The scope of the present disclosure includes any novel features or combination of features disclosed herein. The applicant hereby gives notice that new claims may be formulated to such features or combination of features during prosecution of this application or of any such further applications derived therefrom. In particular, with reference to the appended claims, features from dependent claims may be combined with those of the independent claims and features from respective independent claims may be combined in any appropriate manner and not merely in the specific combinations enumerated in the claims.

Claims

1. A computer implemented method of detecting malicious electronic mail comprising:

receiving an electronic mail message including an indication of a purported sender network domain and a Simple Mail Transfer Protocol identifier (SMTP ID);

processing the SMTP ID with a classifier, wherein the classifier is implemented using a supervised machine learning method trained to classify the SMTP ID as originating from the purported sender network domain based on a training data set including authentic electronic mail messages from the purported sender network domain; and

responsive to a classification, by the classifier, of the received message indicating that the received message originates from a sender other than the purported sender network domain, identifying the received message as malicious.

2. The method of claim 1 further comprising, responsive to identifying the received message as malicious, performing a protection action including one or more of: deleting the received message; supplementing the received message with an indication that the received message is malicious; isolating the received message in a protected storage so as to prevent a content of the received message from infecting a receiving computer system; and sending the received message to a security service.

3. The method of claim 1, wherein the classifier is one of: an autencoder; a long-short-term memory; and a support vector machine.

4. The method of claim 1,

wherein the received message further includes a mail exchanger (MX) record for identifying an electronic mail server responsible for accepting the received message on behalf of a receiver network domain,

wherein the classifier is further trained to classify a combination of the SMTP ID and the MX record, and

wherein the step of processing the SMTP ID with the classifier includes processing the combination of the SMTP ID and the MX record with the classifier.

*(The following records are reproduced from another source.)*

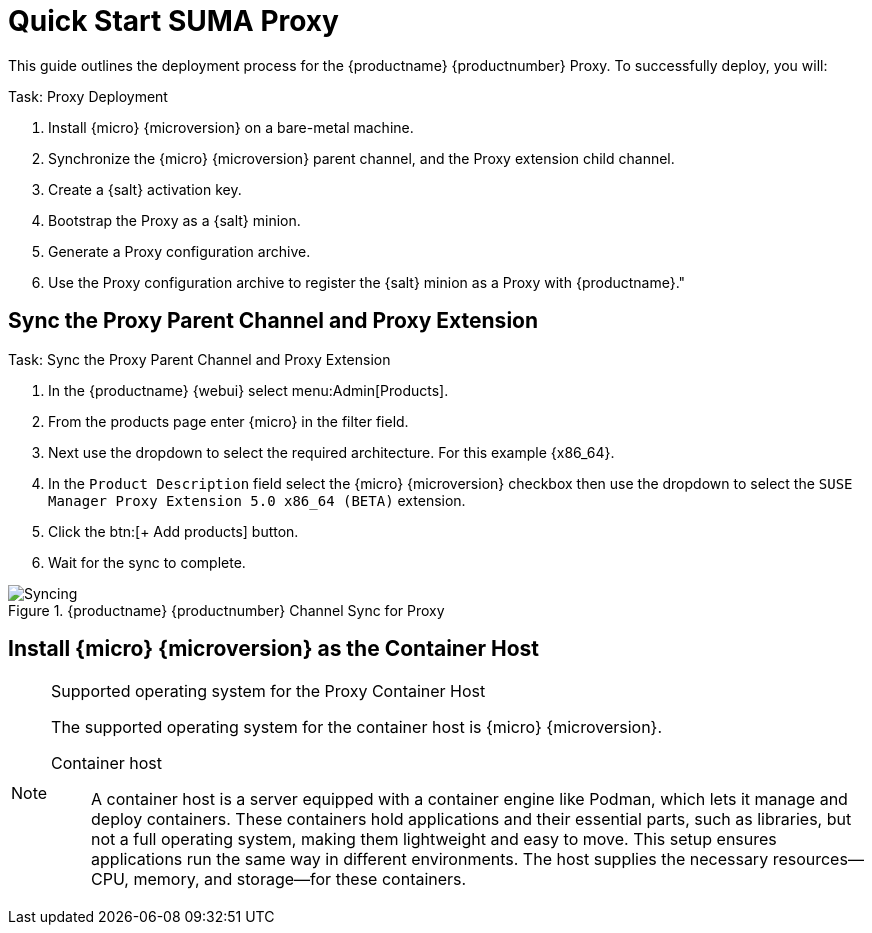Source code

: [[quickstart-suma-install-proxy]]
= Quick Start SUMA Proxy
ifeval::[{uyuni-content} == true]
:noindex:
endif::[]


This guide outlines the deployment process for the {productname} {productnumber} Proxy. 
To successfully deploy, you will:

.Task: Proxy Deployment
. Install {micro} {microversion} on a bare-metal machine.
. Synchronize the {micro} {microversion} parent channel, and the Proxy extension child channel.
. Create a {salt} activation key.
. Bootstrap the Proxy as a {salt} minion.
. Generate a Proxy configuration archive.
. Use the Proxy configuration archive to register the {salt} minion as a Proxy with {productname}."



== Sync the Proxy Parent Channel and Proxy Extension

.Task: Sync the Proxy Parent Channel and Proxy Extension
. In the {productname} {webui} select menu:Admin[Products].
. From the products page enter {micro} in the filter field.
. Next use the dropdown to select the required architecture. For this example {x86_64}.
. In the [systemitem]``Product Description`` field select the {micro} {microversion} checkbox then use the dropdown to select the [systemitem]``SUSE Manager Proxy Extension 5.0 x86_64 (BETA)`` extension.
. Click the btn:[+ Add products] button.
. Wait for the sync to complete.

.{productname} {productnumber} Channel Sync for Proxy
image::micro-sync-with-proxy.png[Syncing ]




== Install {micro} {microversion} as the Container Host





.Supported operating system for the Proxy Container Host
[NOTE]
====
The supported operating system for the container host is {micro} {microversion}.

Container host:: A container host is a server equipped with a container engine like Podman, which lets it manage and deploy containers. These containers hold applications and their essential parts, such as libraries, but not a full operating system, making them lightweight and easy to move. This setup ensures applications run the same way in different environments. The host supplies the necessary resources—CPU, memory, and storage—for these containers.
====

5. A computer system comprising:

a processor and a memory storing computer program code for detecting malicious electronic mail, by: receiving an electronic mail message including an indication of a purported sender network domain and a Simple Mail Transfer Protocol identifier (SMTP ID); processing the SMTP ID with a classifier, wherein the classifier is implemented using a supervised machine learning method trained to classify the SMTP ID as originating from the purported sender network domain based on a training data set including authentic electronic mail messages from the purported sender network domain; and responsive to a classification, by the classifier, of the received message indicating that the received message originates from a sender other than the purported sender network domain, identifying the received message as malicious.

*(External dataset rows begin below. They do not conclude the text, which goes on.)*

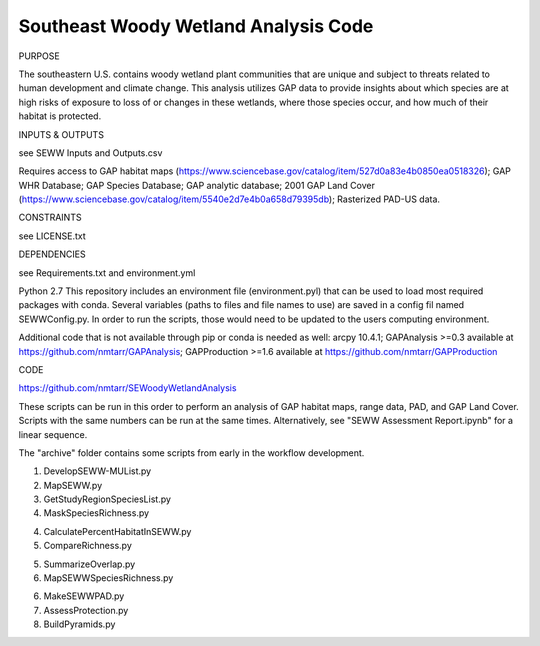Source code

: =================================
Southeast Woody Wetland Analysis Code
=================================

PURPOSE

The southeastern U.S. contains woody wetland plant communities that are unique and subject to threats related to human development and climate change.  This analysis utilizes GAP data to provide insights about which species are at high risks of exposure to loss of or changes in these wetlands, where those species occur, and how much of their habitat is protected.

INPUTS & OUTPUTS

see SEWW Inputs and Outputs.csv

Requires access to 
GAP habitat maps (https://www.sciencebase.gov/catalog/item/527d0a83e4b0850ea0518326);
GAP WHR Database;
GAP Species Database;
GAP analytic database;
2001 GAP Land Cover (https://www.sciencebase.gov/catalog/item/5540e2d7e4b0a658d79395db);
Rasterized PAD-US data.

CONSTRAINTS

see LICENSE.txt

DEPENDENCIES

see Requirements.txt and environment.yml

Python 2.7
This repository includes an environment file (environment.pyl) that can be used to load most required packages with conda.  Several variables (paths to files and file names to use) are saved in a config fil named SEWWConfig.py.  In order to run the scripts, those would need to be updated to the users computing environment.

Additional code that is not available through pip or conda is needed as well:
arcpy 10.4.1;
GAPAnalysis >=0.3 available at https://github.com/nmtarr/GAPAnalysis; 
GAPProduction >=1.6 available at https://github.com/nmtarr/GAPProduction


CODE

https://github.com/nmtarr/SEWoodyWetlandAnalysis

These scripts can be run in this order to perform an analysis of GAP habitat maps, range data, PAD, and GAP Land Cover.  Scripts with the same numbers can be run at the same times.  Alternatively, see "SEWW Assessment Report.ipynb" for a linear sequence.

The "archive" folder contains some scripts from early in the workflow development.

1. DevelopSEWW-MUList.py

2. MapSEWW.py

3. GetStudyRegionSpeciesList.py

4. MaskSpeciesRichness.py

4. CalculatePercentHabitatInSEWW.py

5. CompareRichness.py

5. SummarizeOverlap.py

6. MapSEWWSpeciesRichness.py

6. MakeSEWWPAD.py

7. AssessProtection.py

8. BuildPyramids.py
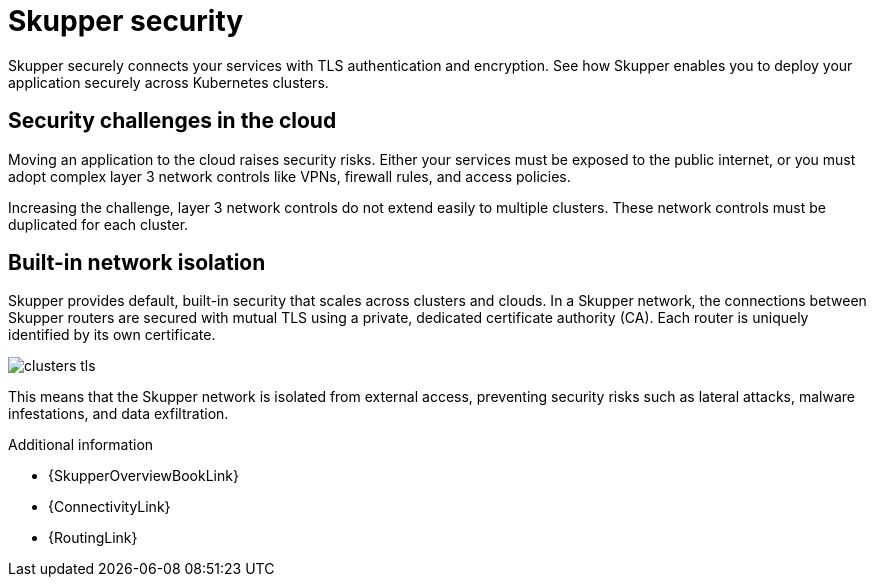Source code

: 
//Category: skupper-security
// Type: assembly
[id="skupper-security"] 
= Skupper security

Skupper securely connects your services with TLS authentication and encryption.
See how Skupper enables you to deploy your application securely across Kubernetes clusters.

// Type: concept
[id="skupper-security-challenges"] 
== Security challenges in the cloud

Moving an application to the cloud raises security risks.
Either your services must be exposed to the public internet, or you must adopt complex layer 3 network controls like VPNs, firewall rules, and access policies.

Increasing the challenge, layer 3 network controls do not extend easily to multiple clusters.
These network controls must be duplicated for each cluster.

// Type: concept
[id="service-network-isolation"] 
== Built-in network isolation

Skupper provides default, built-in security that scales across clusters and clouds.
In a Skupper network, the connections between Skupper routers are secured with mutual TLS using a private, dedicated certificate authority (CA).
Each router is uniquely identified by its own certificate.

image::clusters-tls.svg[]

This means that the Skupper network is isolated from external access, preventing security risks such as lateral attacks, malware infestations, and data exfiltration.

.Additional information

.Additional information

* {SkupperOverviewBookLink}
* {ConnectivityLink}
* {RoutingLink}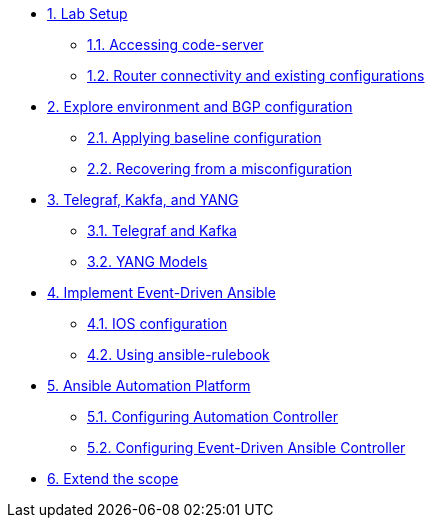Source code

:* xref:module-01.adoc[1. Lab Setup]
** xref:module-01.adoc#codeserver[1.1. Accessing code-server]
** xref:module-01.adoc#connect[1.2. Router connectivity and existing configurations]

* xref:module-02.adoc[2. Explore environment and BGP configuration]
** xref:module-02.adoc#baseline[2.1. Applying baseline configuration]
** xref:module-02.adoc#recover[2.2. Recovering from a misconfiguration]

* xref:module-03.adoc[3. Telegraf, Kakfa, and YANG]
** xref:module-03.adoc#telegraf[3.1. Telegraf and Kafka]
** xref:module-03.adoc#yang[3.2. YANG Models]

* xref:module-04.adoc[4. Implement Event-Driven Ansible]
** xref:module-04.adoc#ios[4.1. IOS configuration]
** xref:module-04.adoc#rulebook[4.2. Using ansible-rulebook]

* xref:module-05.adoc[5. Ansible Automation Platform]
** xref:module-05.adoc#controller[5.1. Configuring Automation Controller]
** xref:module-05.adoc#eda[5.2. Configuring Event-Driven Ansible Controller]

* xref:module-06.adoc[6. Extend the scope]
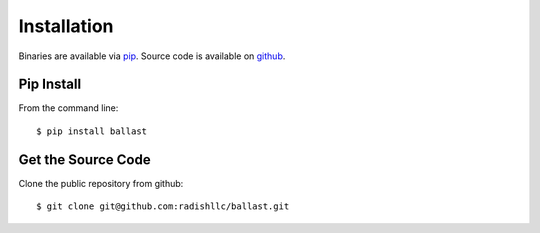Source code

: .. _installation:

Installation
============
Binaries are available via `pip <https://pip.pypa.io/en/stable/installing/>`_.
Source code is available on `github <https://github.com/radishllc/ballast>`_.

Pip Install
-----------

From the command line::

    $ pip install ballast

Get the Source Code
-------------------

Clone the public repository from github::

    $ git clone git@github.com:radishllc/ballast.git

6. A non-transitory computer-readable storage element storing computer program code to, when loaded into a computer system and executed thereon, cause the computer to detect malicious electronic mail, by:

receiving an electronic mail message including an indication of a purported sender network domain and a Simple Mail Transfer Protocol identifier (SMTP ID);

processing the SMTP ID with a classifier, wherein the classifier is implemented using a supervised machine learning method trained to classify the SMTP ID as originating from the purported sender network domain based on a training data set including authentic electronic mail messages from the purported sender network domain; and

responsive to a classification, by the classifier, of the received message indicating that the received message originates from a sender other than the purported sender network domain, identifying the received message as malicious.